Artykuł 177 § 1 k.k. przewiduje, że przestępczy skutek wypadku drogowego musi powodować obrażenia ciała innej osoby określone w art. 157 § 1 k.k. Surowsza odpowiedzialność karna przewidziana jest w razie spowodowania śmierci innej osoby albo ciężkiego uszczerbku na jej zdrowiu (art. 177 § 2 k.k.).

W wyroku z dnia 8 marca 2000 r., III KKN 231/98, OSNKW 2000, nr 5–6, poz. 4568, Sąd Najwyższy trafnie stwierdził: spowodowanie skutku może być tylko wtedy obiektywnie przypisane sprawcy (co stwarza podstawę wyjściową do ustalenia realizacji ustawowych znamion czynu zabronionego, określonego w art. 145 § 2 k.k. z 1969 r.), gdy urzeczywistnia się w nim niebezpieczeństwo, któremu zapobiec miałoby przestrzeganie naruszonego obowiązku ostrożności.

Artykuł 157 § 1 k.k. stanowi o innych obrażeniach ciała niż określone w art. 156 § 1 k.k., który uznaje za przestępstwo spowodowanie obrażeń w postaci:

1) pozbawienia człowieka wzroku, słuchu, mowy, zdolności płodzenia,

2) innego ciężkiego kalectwa, ciężkiej choroby nieuleczalnej lub długotrwałej, choroby realnie zagrażającej życiu, trwałej choroby psychicznej, całkowitej lub znacznej trwałej niezdolności do pracy w zawodzie lub trwałego, istotnego zeszpecenia lub zniekształcenia ciała.
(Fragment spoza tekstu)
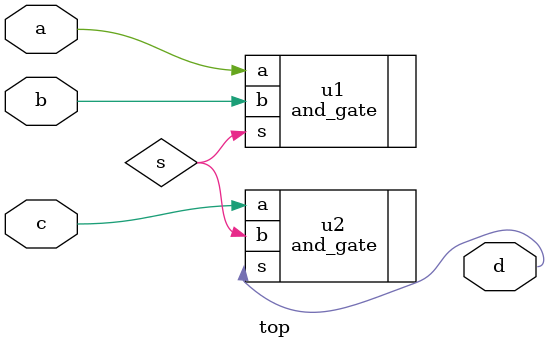
<source format=v>
module top (
	input a,    // Clock
	input b, // Clock Enable
	input c,  // Asynchronous reset active low
	output d
);

	wire s;  //中间连线信号，只做连线
	

	
	and_gate u1(
	.a(a),
	.b(b),
	.s(s)
	);
	and_gate u2(
	.a(c),
	.b(s),
	.s(d)
	);


endmodule
// module top(a,b,c,d);
// 	input a;
// 	input b;
// 	input c;
	
// 	output d;
	
// 	wire s;  //中间连线信号，只做连线
	
// 	and_gate u1(
// 	.a(a),
// 	.b(b),
// 	.s(s)
// 	);
// 	and_gate u2(
// 	.a(c),
// 	.b(s),
// 	.s(d)
// 	);
	
// endmodule
</source>
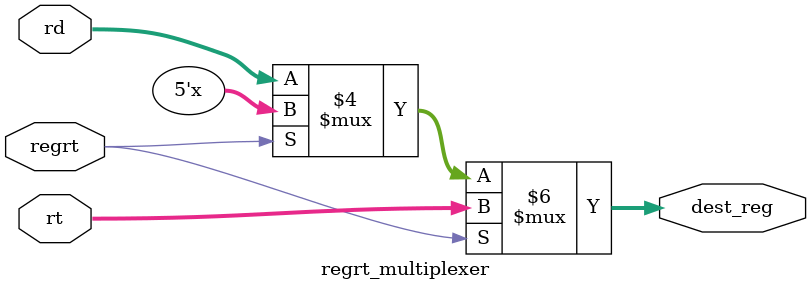
<source format=v>
`timescale 1ns / 1ps


module regrt_multiplexer(
    input [4:0] rt,
    input [4:0] rd,
    input regrt,
    output reg [4:0] dest_reg
    );
    always @(*) begin
        if (regrt == 0) begin
            dest_reg <= rd;
        end
        if (regrt == 1) begin
            dest_reg <= rt;
        end
    end
endmodule

</source>
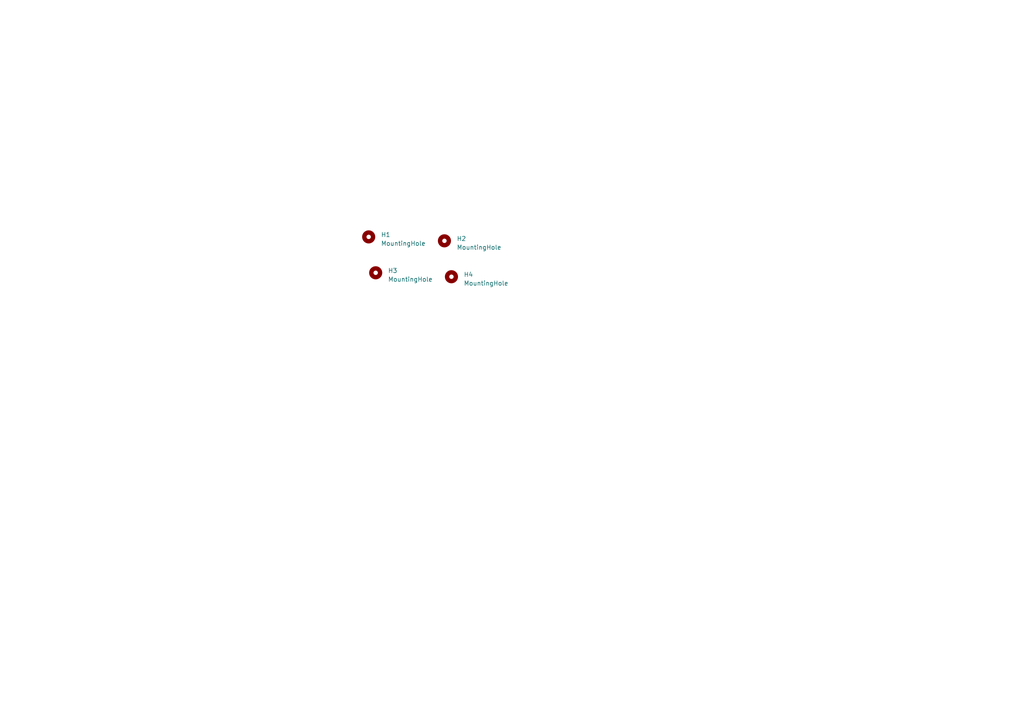
<source format=kicad_sch>
(kicad_sch (version 20230121) (generator eeschema)

  (uuid 1981b98d-c0d4-4606-9d3b-ac0ba6de0889)

  (paper "A4")

  


  (symbol (lib_id "Mechanical:MountingHole") (at 108.966 79.121 0) (unit 1)
    (in_bom yes) (on_board yes) (dnp no) (fields_autoplaced)
    (uuid 0cfb89df-01ea-45b1-82ca-522d5c9cfdcc)
    (property "Reference" "H3" (at 112.522 78.486 0)
      (effects (font (size 1.27 1.27)) (justify left))
    )
    (property "Value" "MountingHole" (at 112.522 81.026 0)
      (effects (font (size 1.27 1.27)) (justify left))
    )
    (property "Footprint" "Pale Slim Ghost:eurorack panel mounting slot" (at 108.966 79.121 0)
      (effects (font (size 1.27 1.27)) hide)
    )
    (property "Datasheet" "~" (at 108.966 79.121 0)
      (effects (font (size 1.27 1.27)) hide)
    )
    (instances
      (project "ants-entry-1u-panel"
        (path "/1981b98d-c0d4-4606-9d3b-ac0ba6de0889"
          (reference "H3") (unit 1)
        )
      )
    )
  )

  (symbol (lib_id "Mechanical:MountingHole") (at 106.934 68.707 0) (unit 1)
    (in_bom yes) (on_board yes) (dnp no) (fields_autoplaced)
    (uuid 155087d2-2ae2-4b3c-9ff3-7067c3911516)
    (property "Reference" "H1" (at 110.49 68.072 0)
      (effects (font (size 1.27 1.27)) (justify left))
    )
    (property "Value" "MountingHole" (at 110.49 70.612 0)
      (effects (font (size 1.27 1.27)) (justify left))
    )
    (property "Footprint" "Pale Slim Ghost:eurorack panel mounting slot" (at 106.934 68.707 0)
      (effects (font (size 1.27 1.27)) hide)
    )
    (property "Datasheet" "~" (at 106.934 68.707 0)
      (effects (font (size 1.27 1.27)) hide)
    )
    (instances
      (project "ants-entry-1u-panel"
        (path "/1981b98d-c0d4-4606-9d3b-ac0ba6de0889"
          (reference "H1") (unit 1)
        )
      )
    )
  )

  (symbol (lib_id "Mechanical:MountingHole") (at 130.937 80.264 0) (unit 1)
    (in_bom yes) (on_board yes) (dnp no) (fields_autoplaced)
    (uuid 442d832d-ae17-4936-ac2a-36cbfa395c22)
    (property "Reference" "H4" (at 134.493 79.629 0)
      (effects (font (size 1.27 1.27)) (justify left))
    )
    (property "Value" "MountingHole" (at 134.493 82.169 0)
      (effects (font (size 1.27 1.27)) (justify left))
    )
    (property "Footprint" "Pale Slim Ghost:eurorack panel mounting slot" (at 130.937 80.264 0)
      (effects (font (size 1.27 1.27)) hide)
    )
    (property "Datasheet" "~" (at 130.937 80.264 0)
      (effects (font (size 1.27 1.27)) hide)
    )
    (instances
      (project "ants-entry-1u-panel"
        (path "/1981b98d-c0d4-4606-9d3b-ac0ba6de0889"
          (reference "H4") (unit 1)
        )
      )
    )
  )

  (symbol (lib_id "Mechanical:MountingHole") (at 128.905 69.85 0) (unit 1)
    (in_bom yes) (on_board yes) (dnp no) (fields_autoplaced)
    (uuid 79fe4ac3-3bc7-4686-a61b-972716c4486b)
    (property "Reference" "H2" (at 132.461 69.215 0)
      (effects (font (size 1.27 1.27)) (justify left))
    )
    (property "Value" "MountingHole" (at 132.461 71.755 0)
      (effects (font (size 1.27 1.27)) (justify left))
    )
    (property "Footprint" "Pale Slim Ghost:eurorack panel mounting slot" (at 128.905 69.85 0)
      (effects (font (size 1.27 1.27)) hide)
    )
    (property "Datasheet" "~" (at 128.905 69.85 0)
      (effects (font (size 1.27 1.27)) hide)
    )
    (instances
      (project "ants-entry-1u-panel"
        (path "/1981b98d-c0d4-4606-9d3b-ac0ba6de0889"
          (reference "H2") (unit 1)
        )
      )
    )
  )

  (sheet_instances
    (path "/" (page "1"))
  )
)

</source>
Z przedstawionego wyliczenia wynika, że nie chodzi o obrażenia ciała powodujące tak ciężkie skutki. Należy sądzić, że będą to obrażenia ciała, które powodują naruszenie narządu ciała lub rozstrój zdrowia trwający dłużej niż 7 dni. Takie też stanowisko zajął Sąd Najwyższy w uchwale z dnia 18 listopada 1998 r., I KZP 16/98, OSNKW 1998, nr 11–12, poz. 48, w której określenie skutku nawiązuje do lekkiego uszkodzenia ciała i rozstroju zdrowia. W praktyce przyjęto pogląd, że tego rodzaju czynem nie jest taki, który powoduje skutki w postaci obrażeń ciała leczone mniej niż 7 dni. Podstawą tego poglądu jest uchwała Sądu Najwyższego z dnia 28 lutego 1975 r., V KZP 2/74, OSNKW 1975, nr 3–4. poz. 33, określająca wciąż aktualne zasady wykładni prawa przy ściganiu i karaniu przestępstw drogowych. Chodzi zatem nie o skutki polegające jedynie na spowodowaniu nieznacznych obrażeń ciała, ale o skutki naruszające czynności narządu ciała, niemające charakteru ciężkiego. Takie potraktowanie zagadnienia jest uzasadnione z punktu widzenia polityki karnej, zwłaszcza dlatego, że zdarzenia powodujące obrażenia ciała, których leczenie nie przekracza 7 dni, stanowią wykroczenia.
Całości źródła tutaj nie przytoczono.